Dataset items
┌────────

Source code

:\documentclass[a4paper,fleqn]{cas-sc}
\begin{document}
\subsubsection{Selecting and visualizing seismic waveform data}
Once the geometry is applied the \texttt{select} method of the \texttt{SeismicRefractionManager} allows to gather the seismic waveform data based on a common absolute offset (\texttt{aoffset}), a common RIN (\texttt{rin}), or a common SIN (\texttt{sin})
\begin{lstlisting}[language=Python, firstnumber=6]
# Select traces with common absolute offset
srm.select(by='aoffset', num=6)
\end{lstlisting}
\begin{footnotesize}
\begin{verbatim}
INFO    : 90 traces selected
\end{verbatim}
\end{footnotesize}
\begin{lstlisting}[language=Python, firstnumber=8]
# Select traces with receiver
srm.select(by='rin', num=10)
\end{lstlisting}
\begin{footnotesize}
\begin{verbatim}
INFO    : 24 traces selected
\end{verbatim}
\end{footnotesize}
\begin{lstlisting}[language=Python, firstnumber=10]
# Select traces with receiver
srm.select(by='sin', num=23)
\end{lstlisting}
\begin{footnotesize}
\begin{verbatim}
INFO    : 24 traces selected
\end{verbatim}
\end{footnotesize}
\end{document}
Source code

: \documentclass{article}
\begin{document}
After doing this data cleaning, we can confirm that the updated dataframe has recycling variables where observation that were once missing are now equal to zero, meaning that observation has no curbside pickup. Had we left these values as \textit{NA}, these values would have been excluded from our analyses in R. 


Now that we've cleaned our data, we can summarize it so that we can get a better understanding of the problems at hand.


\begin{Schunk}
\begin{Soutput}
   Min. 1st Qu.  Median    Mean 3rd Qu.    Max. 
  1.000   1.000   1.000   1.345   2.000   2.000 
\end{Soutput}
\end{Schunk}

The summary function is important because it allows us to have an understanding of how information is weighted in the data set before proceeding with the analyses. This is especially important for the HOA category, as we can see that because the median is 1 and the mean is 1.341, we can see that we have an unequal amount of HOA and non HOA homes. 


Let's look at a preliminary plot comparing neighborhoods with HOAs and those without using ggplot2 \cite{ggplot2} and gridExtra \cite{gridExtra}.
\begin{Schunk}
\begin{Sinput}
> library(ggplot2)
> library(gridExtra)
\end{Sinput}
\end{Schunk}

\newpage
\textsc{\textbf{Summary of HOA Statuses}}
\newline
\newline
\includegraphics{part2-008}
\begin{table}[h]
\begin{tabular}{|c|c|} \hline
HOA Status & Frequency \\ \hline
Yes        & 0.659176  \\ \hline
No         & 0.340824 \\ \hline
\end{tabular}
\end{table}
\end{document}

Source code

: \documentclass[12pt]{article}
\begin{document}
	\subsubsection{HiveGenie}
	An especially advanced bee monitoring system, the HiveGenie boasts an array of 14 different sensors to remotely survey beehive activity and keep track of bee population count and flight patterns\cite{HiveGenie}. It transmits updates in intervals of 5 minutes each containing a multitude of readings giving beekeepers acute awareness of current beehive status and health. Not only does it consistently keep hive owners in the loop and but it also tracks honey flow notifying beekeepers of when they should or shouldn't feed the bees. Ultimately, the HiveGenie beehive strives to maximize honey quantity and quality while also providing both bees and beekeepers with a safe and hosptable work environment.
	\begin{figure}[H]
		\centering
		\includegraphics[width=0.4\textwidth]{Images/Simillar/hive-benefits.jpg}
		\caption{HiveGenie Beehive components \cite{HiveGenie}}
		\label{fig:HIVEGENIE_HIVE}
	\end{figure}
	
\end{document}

└────────

> [What you should do]:
Each line of the data above is to be set down exactly.

> [Answer for this exercise]:
Source code

:\documentclass[a4paper,fleqn]{cas-sc}
\begin{document}
\subsubsection{Selecting and visualizing seismic waveform data}
Once the geometry is applied the \texttt{select} method of the \texttt{SeismicRefractionManager} allows to gather the seismic waveform data based on a common absolute offset (\texttt{aoffset}), a common RIN (\texttt{rin}), or a common SIN (\texttt{sin})
\begin{lstlisting}[language=Python, firstnumber=6]
# Select traces with common absolute offset
srm.select(by='aoffset', num=6)
\end{lstlisting}
\begin{footnotesize}
\begin{verbatim}
INFO    : 90 traces selected
\end{verbatim}
\end{footnotesize}
\begin{lstlisting}[language=Python, firstnumber=8]
# Select traces with receiver
srm.select(by='rin', num=10)
\end{lstlisting}
\begin{footnotesize}
\begin{verbatim}
INFO    : 24 traces selected
\end{verbatim}
\end{footnotesize}
\begin{lstlisting}[language=Python, firstnumber=10]
# Select traces with receiver
srm.select(by='sin', num=23)
\end{lstlisting}
\begin{footnotesize}
\begin{verbatim}
INFO    : 24 traces selected
\end{verbatim}
\end{footnotesize}
\end{document}
Source code

: \documentclass{article}
\begin{document}
After doing this data cleaning, we can confirm that the updated dataframe has recycling variables where observation that were once missing are now equal to zero, meaning that observation has no curbside pickup. Had we left these values as \textit{NA}, these values would have been excluded from our analyses in R. 


Now that we've cleaned our data, we can summarize it so that we can get a better understanding of the problems at hand.


\begin{Schunk}
\begin{Soutput}
   Min. 1st Qu.  Median    Mean 3rd Qu.    Max. 
  1.000   1.000   1.000   1.345   2.000   2.000 
\end{Soutput}
\end{Schunk}

The summary function is important because it allows us to have an understanding of how information is weighted in the data set before proceeding with the analyses. This is especially important for the HOA category, as we can see that because the median is 1 and the mean is 1.341, we can see that we have an unequal amount of HOA and non HOA homes. 


Let's look at a preliminary plot comparing neighborhoods with HOAs and those without using ggplot2 \cite{ggplot2} and gridExtra \cite{gridExtra}.
\begin{Schunk}
\begin{Sinput}
> library(ggplot2)
> library(gridExtra)
\end{Sinput}
\end{Schunk}

\newpage
\textsc{\textbf{Summary of HOA Statuses}}
\newline
\newline
\includegraphics{part2-008}
\begin{table}[h]
\begin{tabular}{|c|c|} \hline
HOA Status & Frequency \\ \hline
Yes        & 0.659176  \\ \hline
No         & 0.340824 \\ \hline
\end{tabular}
\end{table}
\end{document}

Source code

: \documentclass[12pt]{article}
\begin{document}
	\subsubsection{HiveGenie}
	An especially advanced bee monitoring system, the HiveGenie boasts an array of 14 different sensors to remotely survey beehive activity and keep track of bee population count and flight patterns\cite{HiveGenie}. It transmits updates in intervals of 5 minutes each containing a multitude of readings giving beekeepers acute awareness of current beehive status and health. Not only does it consistently keep hive owners in the loop and but it also tracks honey flow notifying beekeepers of when they should or shouldn't feed the bees. Ultimately, the HiveGenie beehive strives to maximize honey quantity and quality while also providing both bees and beekeepers with a safe and hosptable work environment.
	\begin{figure}[H]
		\centering
		\includegraphics[width=0.4\textwidth]{Images/Simillar/hive-benefits.jpg}
		\caption{HiveGenie Beehive components \cite{HiveGenie}}
		\label{fig:HIVEGENIE_HIVE}
	\end{figure}
	
\end{document}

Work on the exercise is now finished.